The king, taking the future Buddha, went to the place, surrounded by his courtiers; and looking at the tortoise, he asked the Bodisat,

‘Teacher! how comes he to be fallen here?’

The future Buddha thought to himself,

‘Long expecting, wishing to admonish the king, have I sought for some means of doing so. This tortoise must have made friends with the wild ducks; and they must have made him bite hold of the stick, and have flown up into the air to take him to the hills.

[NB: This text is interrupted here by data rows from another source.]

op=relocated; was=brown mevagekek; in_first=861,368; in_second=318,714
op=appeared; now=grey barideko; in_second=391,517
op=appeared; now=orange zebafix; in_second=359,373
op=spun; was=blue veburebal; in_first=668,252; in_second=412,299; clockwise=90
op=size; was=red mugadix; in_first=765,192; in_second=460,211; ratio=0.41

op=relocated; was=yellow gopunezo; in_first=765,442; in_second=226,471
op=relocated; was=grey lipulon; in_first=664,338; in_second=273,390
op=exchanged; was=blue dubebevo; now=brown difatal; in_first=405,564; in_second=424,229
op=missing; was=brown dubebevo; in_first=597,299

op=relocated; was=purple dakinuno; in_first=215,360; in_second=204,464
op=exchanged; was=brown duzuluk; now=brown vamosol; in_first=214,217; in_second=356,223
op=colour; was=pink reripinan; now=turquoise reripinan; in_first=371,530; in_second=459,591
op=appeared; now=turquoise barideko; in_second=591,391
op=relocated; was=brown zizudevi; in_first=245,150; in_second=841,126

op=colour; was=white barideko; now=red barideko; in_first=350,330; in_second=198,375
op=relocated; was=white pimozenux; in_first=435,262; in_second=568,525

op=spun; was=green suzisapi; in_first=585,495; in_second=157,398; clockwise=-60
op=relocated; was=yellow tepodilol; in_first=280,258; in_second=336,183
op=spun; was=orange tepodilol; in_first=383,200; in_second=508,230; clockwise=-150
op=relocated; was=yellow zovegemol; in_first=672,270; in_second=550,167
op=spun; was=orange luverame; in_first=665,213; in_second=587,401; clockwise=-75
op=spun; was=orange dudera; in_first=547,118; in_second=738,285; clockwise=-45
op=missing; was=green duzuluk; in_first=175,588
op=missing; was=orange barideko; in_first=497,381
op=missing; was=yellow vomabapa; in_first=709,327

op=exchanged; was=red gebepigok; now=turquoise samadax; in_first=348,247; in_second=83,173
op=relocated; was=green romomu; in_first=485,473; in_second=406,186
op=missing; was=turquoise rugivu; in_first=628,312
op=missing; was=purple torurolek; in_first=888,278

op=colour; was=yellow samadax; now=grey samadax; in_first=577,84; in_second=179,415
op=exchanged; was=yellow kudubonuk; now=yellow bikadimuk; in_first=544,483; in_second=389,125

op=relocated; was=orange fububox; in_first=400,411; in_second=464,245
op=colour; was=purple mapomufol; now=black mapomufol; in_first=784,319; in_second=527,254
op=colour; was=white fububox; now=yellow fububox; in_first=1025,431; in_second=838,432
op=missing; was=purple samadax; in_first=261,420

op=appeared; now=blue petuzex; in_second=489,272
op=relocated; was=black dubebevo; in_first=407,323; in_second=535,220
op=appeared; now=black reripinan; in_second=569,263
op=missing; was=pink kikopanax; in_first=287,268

But he, being unable to hold his tongue when he hears anyone else talk, must have wanted to say something, and let go the stick; and so must have fallen down from the sky, and thus lost his life.’

And saying:

‘Truly, O king! those who are called chatter-boxes – people whose words have no end – come to grief like this,’ he uttered these Verses:

‘Verily the tortoise killed himself
Whilst uttering his voice;
Though he was holding tight the stick,
By a word himself he slew.
‘Behold him then, O excellent by strength!
And speak wise words, not out of season.
You see how, by his talking overmuch,
The tortoise fell into this wretched plight!’

The king saw that he was himself referred to, and said:

‘O Teacher! are you speaking of us?’

And the Bodisat spake openly, and said:

‘O great king! be it thou, or be it any other, whoever talks beyond measure meets with some mishap like this.’

And the king henceforth refrained himself, and became a man of few words.